Testo della pagina
• • •
Occorre recuperare assolutamente memoria storica, approfondire chi siamo e da dove veniamo. Solo così possiamo comprendere gli altri ed aprirci al presunto "diverso", che comprenderemo non essere per nulla diverso da noi, ma componente di un Mondo pazzo quanto volete, ma ove c'è posto per tutti.
In secondo luogo occorre riprendere un po' di fiducia ed entusiasmo nelle proprie intrinseche capacità. E' facile invocare l'"uomo forte" in politica, ma la Storia - appunto – ha insegnato che gli "uomini forti" sono sempre stati degli emeriti imbecilli che hanno traghettato il Paese in imprese folli e fallimentari.
E' più difficile, sebbene sia più utile, pensare con la propria testa e pensare che, ciascuno di noi, potrebbe essere la classe dirigente del Paese. Se solo lo desiderasse, se solo lavorasse, studiasse, approfondisse affinché ciò possa essere effettivamente possibile.
• • •
Contenuto del dataset

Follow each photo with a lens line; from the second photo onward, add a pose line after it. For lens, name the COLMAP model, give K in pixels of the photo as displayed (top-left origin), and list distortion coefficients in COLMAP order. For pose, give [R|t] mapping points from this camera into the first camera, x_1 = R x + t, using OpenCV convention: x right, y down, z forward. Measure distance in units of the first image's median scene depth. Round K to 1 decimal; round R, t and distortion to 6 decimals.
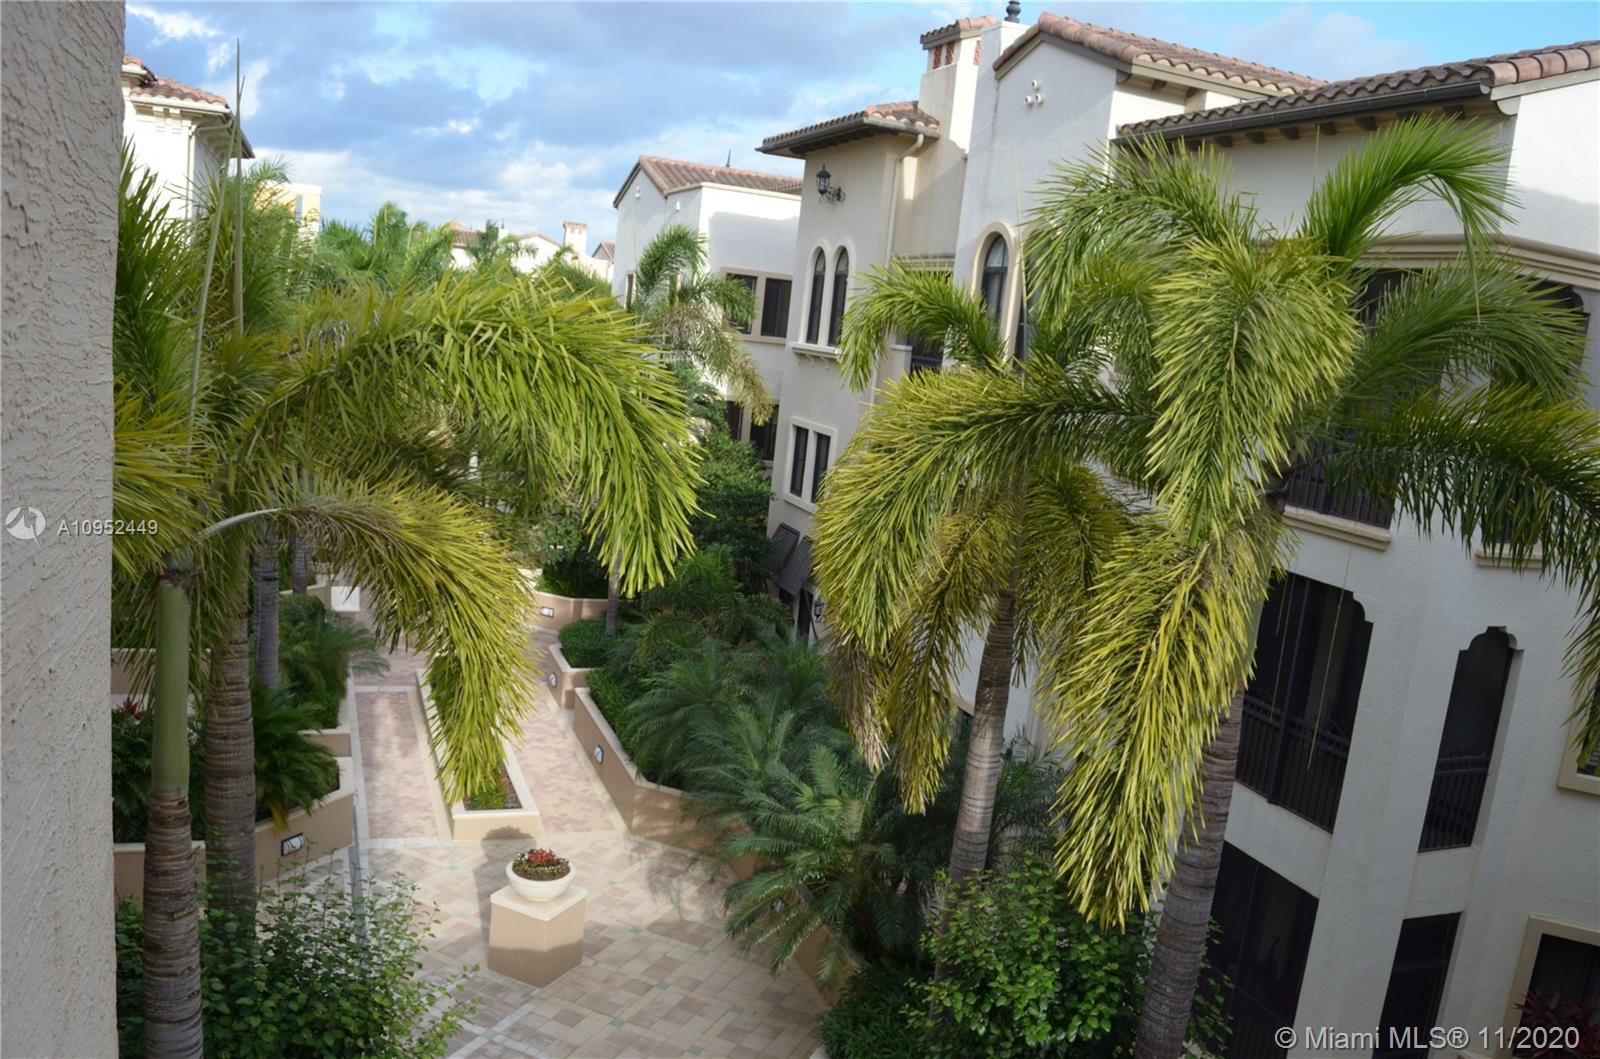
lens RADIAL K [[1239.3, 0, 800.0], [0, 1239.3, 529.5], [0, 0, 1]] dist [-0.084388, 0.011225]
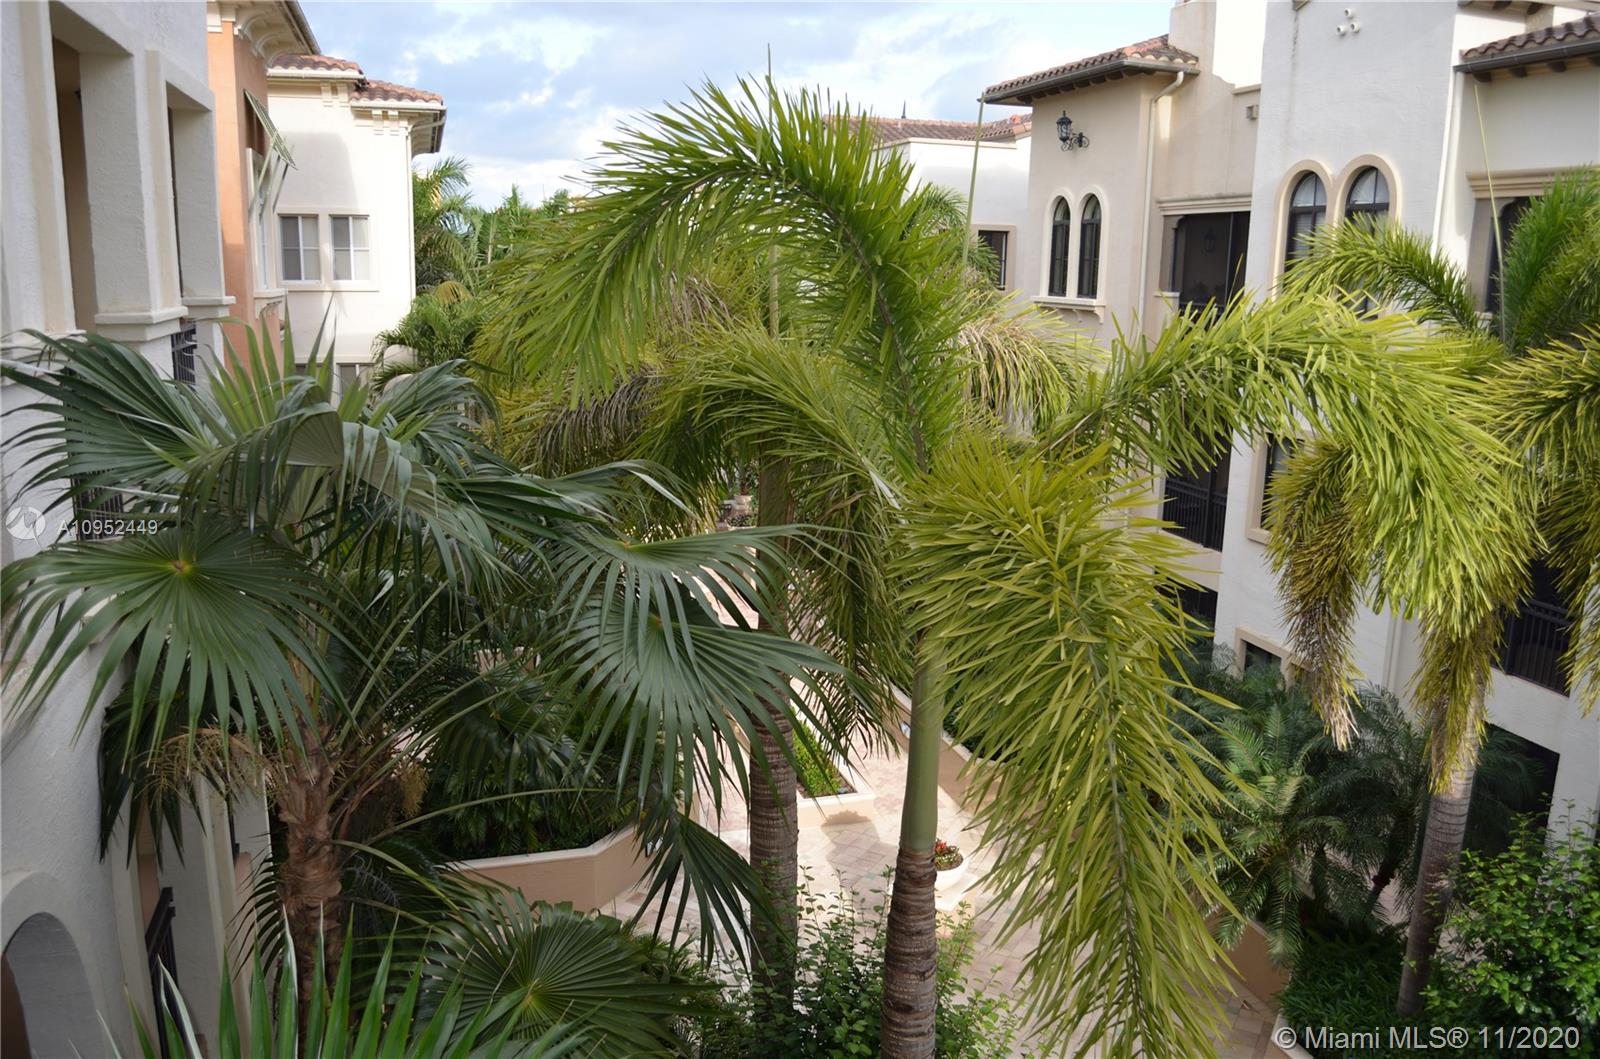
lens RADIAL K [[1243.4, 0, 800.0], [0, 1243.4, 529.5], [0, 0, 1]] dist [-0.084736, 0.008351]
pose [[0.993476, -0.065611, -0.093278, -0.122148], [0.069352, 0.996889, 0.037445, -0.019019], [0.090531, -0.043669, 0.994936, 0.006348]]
• • •
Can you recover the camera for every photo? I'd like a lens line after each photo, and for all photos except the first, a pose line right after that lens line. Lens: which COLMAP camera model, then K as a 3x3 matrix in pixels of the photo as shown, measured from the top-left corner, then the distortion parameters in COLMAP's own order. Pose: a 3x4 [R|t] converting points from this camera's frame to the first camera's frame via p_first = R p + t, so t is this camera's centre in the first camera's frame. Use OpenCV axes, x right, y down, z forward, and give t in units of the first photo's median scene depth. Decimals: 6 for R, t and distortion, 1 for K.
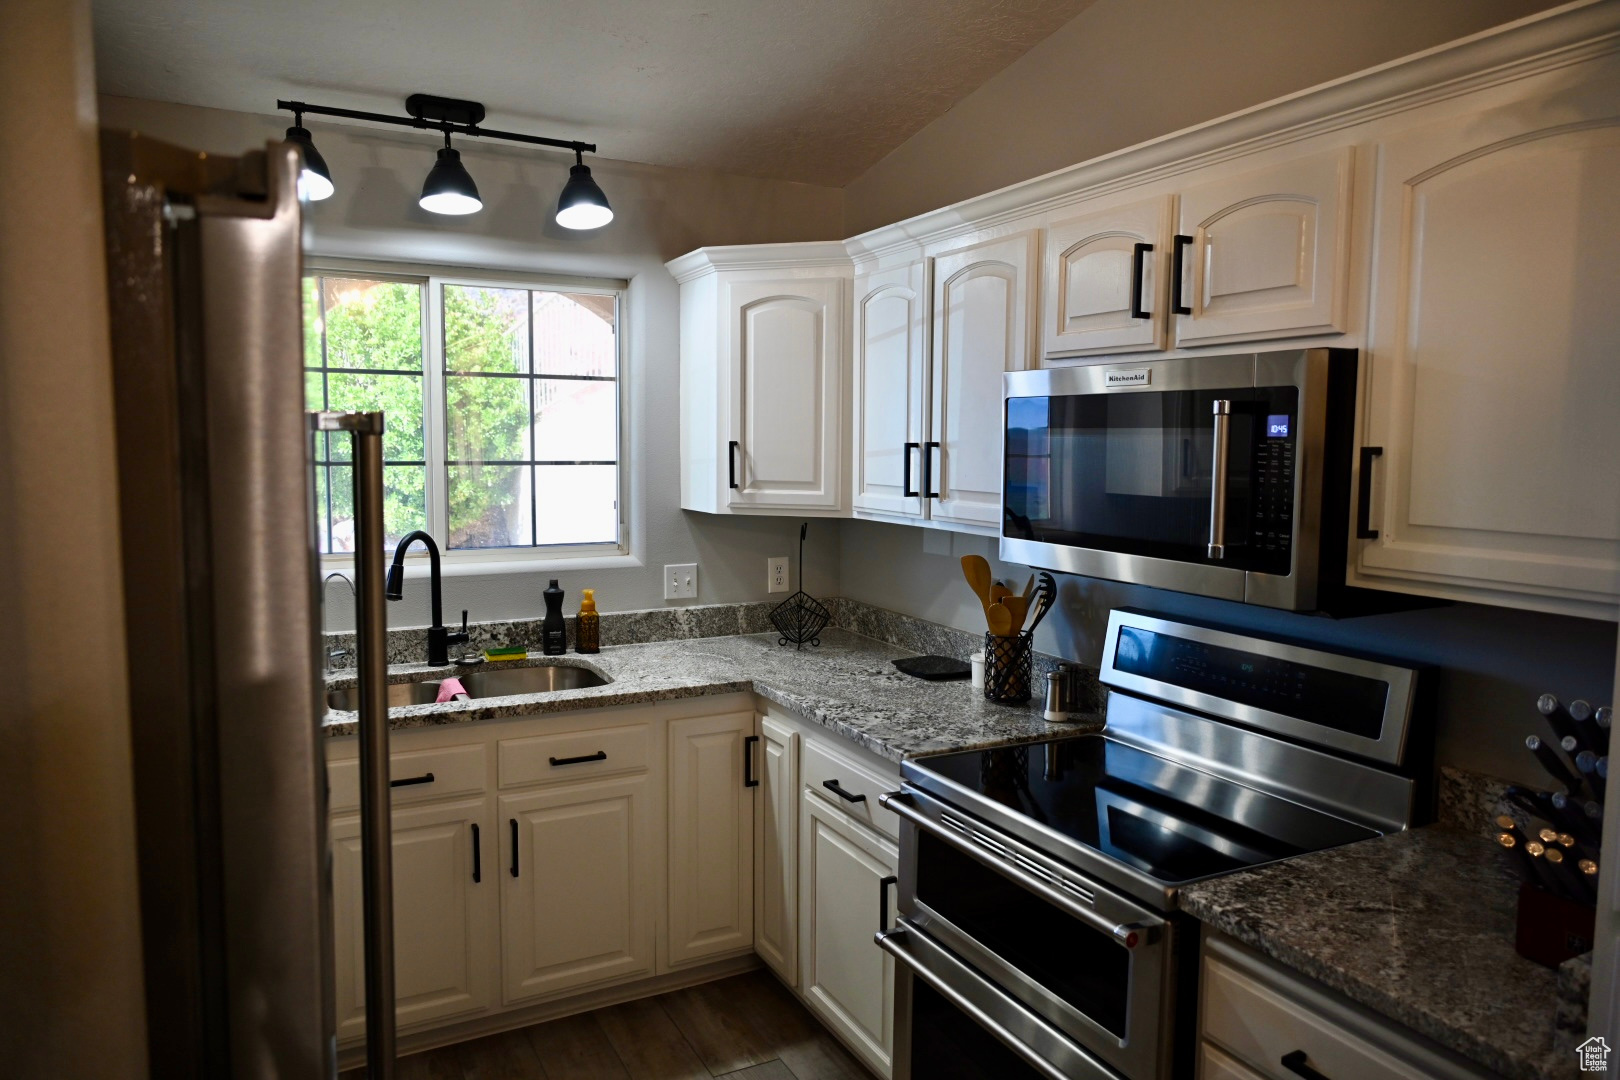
• • •
Compito da svolgere
Ricopi dal testo della pagina il passo compreso tra "E' più difficile, sebbene" e "essere effettivamente possibile.", estremi inclusi.

Compito svolto
E' più difficile, sebbene sia più utile, pensare con la propria testa e pensare che, ciascuno di noi, potrebbe essere la classe dirigente del Paese. Se solo lo desiderasse, se solo lavorasse, studiasse, approfondisse affinché ciò possa essere effettivamente possibile.